Probar con seis cuadros
Lee dos viñetas seguidas y pregunta qué ha cambiado. Si una persona mira fuera de campo y el cuadro siguiente muestra un objeto, el montaje crea una relación. Si ambos cuadros saltan de lado sin una pista, quizá la orientación se vuelva confusa. El archivo educativo del BFI conserva una película que enseña encuadre, storyboard y montaje incluso antes de usar la cámara: dibujar ya es pensar en cine.
Elige una acción cotidiana: alguien encuentra una nota bajo una taza. Dibuja seis rectángulos y resuélvela sin escribir el contenido de la nota. Decide cuándo se descubre, qué ve primero el público y qué sonido importa. Usa figuras simples; dedica el esfuerzo al orden.
Anotar ritmo, eje y punto de vista
Después tapa una viñeta. Si la acción sigue entendiéndose, quizá sobra. Intercambia dos y observa si cambia el suspense. Añade una nota de sonido que ocurra fuera de campo. Por último, compara tu secuencia con otra persona: soluciones distintas revelan que el storyboard no ilustra una respuesta previa, sino que ayuda a encontrarla.
Graba la secuencia con un móvil sin añadir planos nuevos.
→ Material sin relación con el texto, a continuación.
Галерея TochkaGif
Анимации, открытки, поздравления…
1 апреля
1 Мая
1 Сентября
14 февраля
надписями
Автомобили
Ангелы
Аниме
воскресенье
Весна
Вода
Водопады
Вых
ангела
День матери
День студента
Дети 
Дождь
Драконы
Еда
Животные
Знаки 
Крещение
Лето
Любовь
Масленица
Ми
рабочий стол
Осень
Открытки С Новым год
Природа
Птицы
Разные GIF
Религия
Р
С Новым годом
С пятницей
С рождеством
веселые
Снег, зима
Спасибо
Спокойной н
Cronometra cada toma y escucha el resultado. Quizá una flecha no indicaba con claridad quién debía moverse o falte un plano para entender dónde está la nota. Corrige entonces el dibujo y no únicamente el vídeo. Esta ida y vuelta convierte el storyboard en herramienta de ensayo. Una perspectiva cercana puede verse en Club de adaptaciones: del libro a la pantalla sin buscar culpables.
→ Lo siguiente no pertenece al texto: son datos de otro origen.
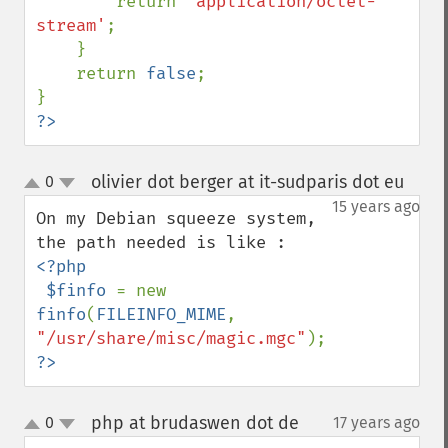
        return 
'application/octet-
stream'
;

    }

    return 
false
;

?>
olivier dot berger at it-sudparis dot eu
0
¶
up
down
15 years ago
On my Debian squeeze system, 
<?php 

 $finfo 
= new 
finfo
(
FILEINFO_MIME
, 
"/usr/share/misc/magic.mgc"
?>
php at brudaswen dot de
0
17 years ago
¶
up
down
Pasar del papel a la cámara
Guarda la primera y la segunda versión con fecha. Al compararlas, señala qué problema resolvió cada cambio: orientación, ritmo, información o seguridad del rodaje. Si participan varias personas, añade quién propuso la modificación. El documento final contará también cómo pensó el equipo.
Prueba también la secuencia con alguien que no conozca la idea y escucha dónde pregunta.
Leer estos dibujos consiste en imaginar tiempo entre imágenes quietas. En esa distancia mínima aparecen la mirada, la espera y el montaje: una película todavía inexistente que ya puede revisarse.